As I was preparing to give Alex his bath tonight, he stared out the window at one of the neighbor's houses. "Lights out there, Dad! Lights!"

"Yep, you're right," I said. "They're pretty, aren't they?"

"Yeah, lights!"

I paused a moment so I could change the subject. "Come on, bud. Time for bath!"

I was tired. It's been a long week--late nights, early mornings, the stress of trying to finish things at work before a long vacation. I was already in sweat pants, looking forward to maybe watching a movie before heading to bed myself.

I went to the bathroom to start the water. He padded along behind me, but then darted to his room. As I reached for the faucet, he came back with some outdoor clothes.

"Lights?" His voice trembled, realizing that we were about to do the normal routine, and that meant he'd soon be in bed. I could tell he was about to cry.

As a parent, I prefer to maintain routines. According to the research I've read, it's good for kids to know what to expect each day. This works for us--I rarely need to discipline him (other than the occasional playing too rough with his brother or the cats). On the other hand, I'm very mindful of helping my kids develop their independence. I want them to feel like their opinion matters.

I took my hand off the faucet. "You know, Alex, you're right. Let's break the rules and go look at some lights."

We spent a half hour driving around Elgin, looking at all the lit-up houses. We talked constantly, pointing out the colors and the stars and the snow men. Alex had a blast (I did too), and when we got home, he went to bed without complaint. Even though I was still exhausted from the stress of the week, that half hour helped melt that stress away.

Sometimes we get so stuck in our routines that we forget to stop and admire the lights. I hope you take the time to break the rules with your family this holiday. Or on a random Monday. Our time here is short, and knowing when to give in on something small can make a huge difference to a little boy. And his dad.

Enjoy life. It matters.
--
Author's note: I don't remember anymore what made me feel stressed that week almost five years ago, but every time I see Christmas lights, I think of this story. It's amazing how such a little thing can impact your life forever.

NaNoWriMo update:
Confessions of a Former Zombie

I wrote ~25,000 words on Confessions of a Former Zombie this month. While this was short of my goal, it's still pretty significant progress. I'm hopeful to maintain my pace and finish the first draft in December.
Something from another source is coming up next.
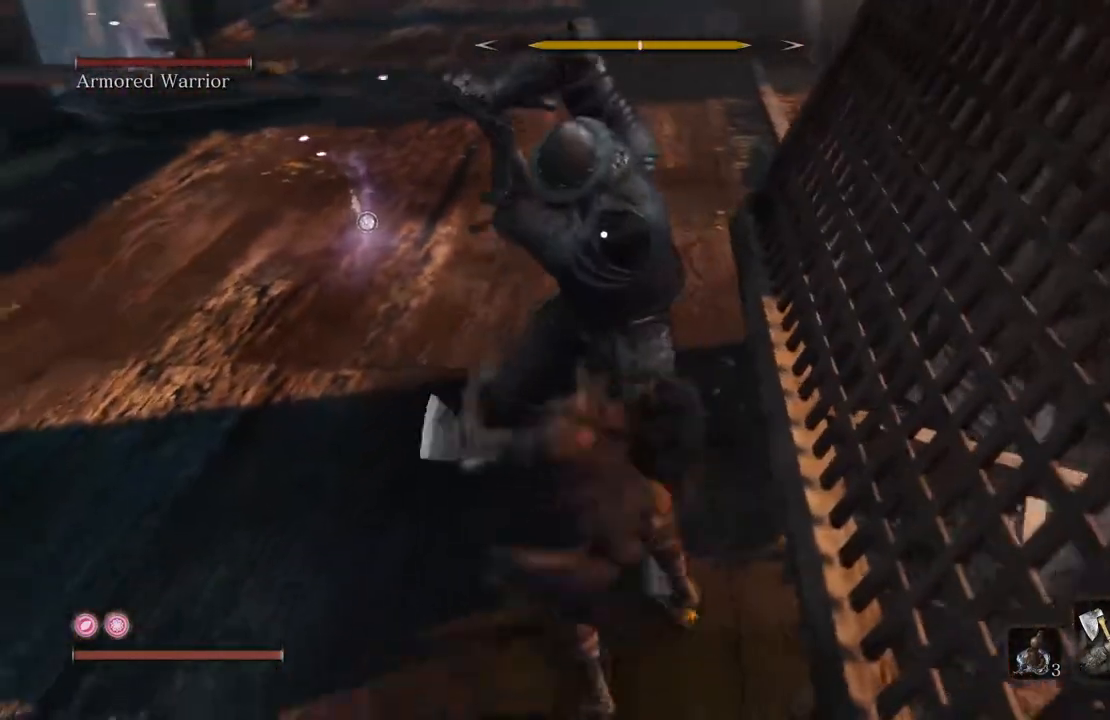
{"buttons": ["B"], "left_stick": "down-left", "right_stick": "center", "events": [[101, "L1", "down"], [202, "L1", "up"], [218, "left_stick", "down-left"], [235, "L1", "down"], [286, "B", "down"], [353, "L1", "up"], [370, "B", "up"], [386, "L1", "down"], [453, "B", "down"], [504, "L1", "up"]]}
As a reminder, here's the book blurb:

Edward Lake lost everything during the zombie apocalypse: his family, his home, and even his humanity. When the government discovers a cure for zombism, his body is restored, but his mind remains broken. To become human again, Edward must overcome his guilt over those he killed, avoid angry mobs who blame him and other survivors for the deaths of millions, and perhaps even find someone to love.

Excerpt from Confessions of a Former Zombie
 
 
Prelude

As a former zombie, I’ve done some unspeakable, unforgivable things.

I’d like to say that I have no memories of my time as a zombie. I’d like to say I don’t remember my first smell of fear, my first taste of blood, or the thrill of my first kill. I’d like to say I watched in horror at every action I did, and that my mind recoiled as my body betrayed me.

That would be a lie.

I relished every moment.

In fact, every bite filled me with intense pleasure, even as my victims screamed. I felt no guilt, no desire for anything more than my next taste of meat. I’d never known that life could feel so complete.

That’s when someone discovered a cure.

Soon after that, I rediscovered guilt.

I suppose in some ways I’m lucky. I was still fresh enough to save. Most zombies weren’t. They’re gone now, and part of me misses them.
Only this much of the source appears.